Lynn Turner (Goldsmiths, University of London)

What sense would it make to bring questions of voice into relation with animal studies? The most evident alignment would ask after the politics of representation in the sense of speaking for those who do not ‘have a voice’ in the context of animal advocacy. This is not the frontal question I will pursue here. Rather, I will critically engage post-Lacanian psychoanalysis as the frame that recruits voice as well as speech as the terrain of the human insofar as it speaks to a specific relation to trauma. The entanglement between voice, trauma and the political is thus my focus. Contemporary investigation of cetacean communication provides the case through which to dispatch the human exceptionalism that they would otherwise endorse.


Event details

Dr Lynn Turner is Senior Lecturer in Visual Cultures at Goldsmiths, University of London. Her work explores how animal and sexual differences matter in visual and aural culture, literature, and philosophy.
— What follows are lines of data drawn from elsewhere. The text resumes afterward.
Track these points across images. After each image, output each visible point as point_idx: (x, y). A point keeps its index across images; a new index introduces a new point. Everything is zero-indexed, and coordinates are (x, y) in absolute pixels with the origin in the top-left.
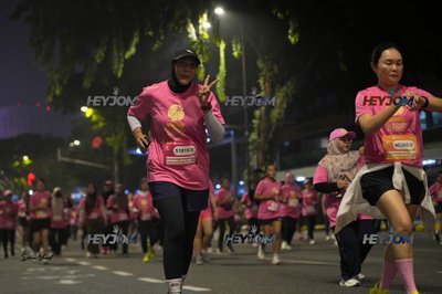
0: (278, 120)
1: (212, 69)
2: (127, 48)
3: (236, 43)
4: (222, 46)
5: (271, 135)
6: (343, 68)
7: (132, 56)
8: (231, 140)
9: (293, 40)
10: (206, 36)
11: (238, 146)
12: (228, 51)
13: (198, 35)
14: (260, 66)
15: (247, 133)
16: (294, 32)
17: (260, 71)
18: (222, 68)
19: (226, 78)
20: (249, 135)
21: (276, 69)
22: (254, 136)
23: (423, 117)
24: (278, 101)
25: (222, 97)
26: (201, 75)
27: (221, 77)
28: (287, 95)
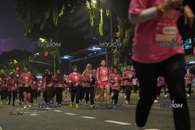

She is also Co-Director of the upcoming 5th Derrida Today Conference, taking place at Goldsmiths, 8th–11th June, 2016.

The 2015/16 Art History and Visual Culture research seminar series, chaired by João Florêncio under the theme of “Ecopoetics,” brings together speakers from a wide variety of disciplines – from art history and visual culture to theatre and performance, geography, law, and sociology – to explore the ways in which the realm of the visual intersects with ecological debates, thus reflecting on what it might mean to build an oikos, a home or dwelling place, predicated on more ethical modes of engagement and cohabitation with the human and nonhuman other.